(Saved data entries)

━━━━━━━━━━━━━━━━

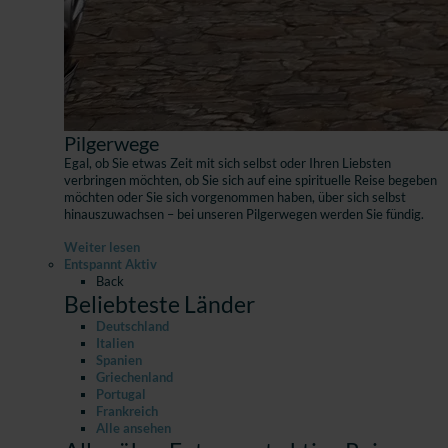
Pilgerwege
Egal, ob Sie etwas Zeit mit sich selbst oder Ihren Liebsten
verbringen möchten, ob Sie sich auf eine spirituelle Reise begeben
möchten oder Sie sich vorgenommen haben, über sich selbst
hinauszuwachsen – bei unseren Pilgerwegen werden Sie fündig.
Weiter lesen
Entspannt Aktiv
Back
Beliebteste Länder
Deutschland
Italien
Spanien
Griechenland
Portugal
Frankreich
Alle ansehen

━━━━━━━━━━━━━━━━

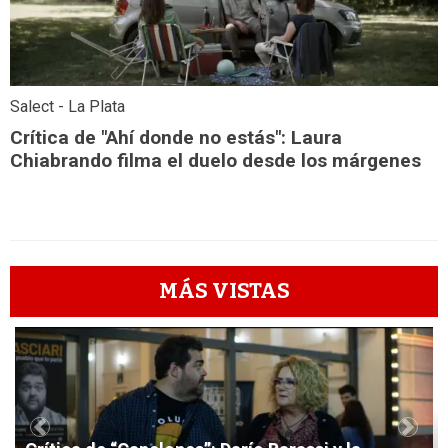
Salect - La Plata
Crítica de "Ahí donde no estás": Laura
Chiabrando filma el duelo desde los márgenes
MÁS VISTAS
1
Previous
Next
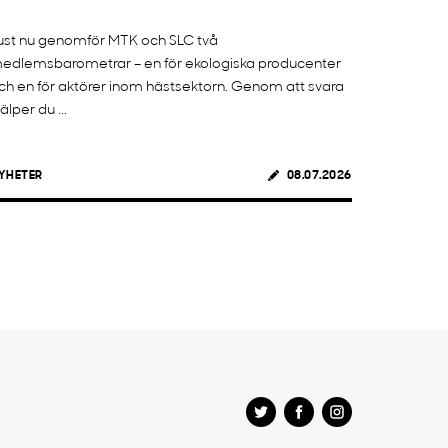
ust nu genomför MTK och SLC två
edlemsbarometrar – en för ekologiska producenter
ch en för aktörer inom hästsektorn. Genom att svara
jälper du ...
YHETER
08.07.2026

━━━━━━━━━━━━━━━━

▶ **Task details**
Reproduce the entries above exactly, but only the lines between the line holding "verbringen möchten, ob" and the line holding "Alle ansehen", inclusive.

▶ **The completed task**
verbringen möchten, ob Sie sich auf eine spirituelle Reise begeben
möchten oder Sie sich vorgenommen haben, über sich selbst
hinauszuwachsen – bei unseren Pilgerwegen werden Sie fündig.
Weiter lesen
Entspannt Aktiv
Back
Beliebteste Länder
Deutschland
Italien
Spanien
Griechenland
Portugal
Frankreich
Alle ansehen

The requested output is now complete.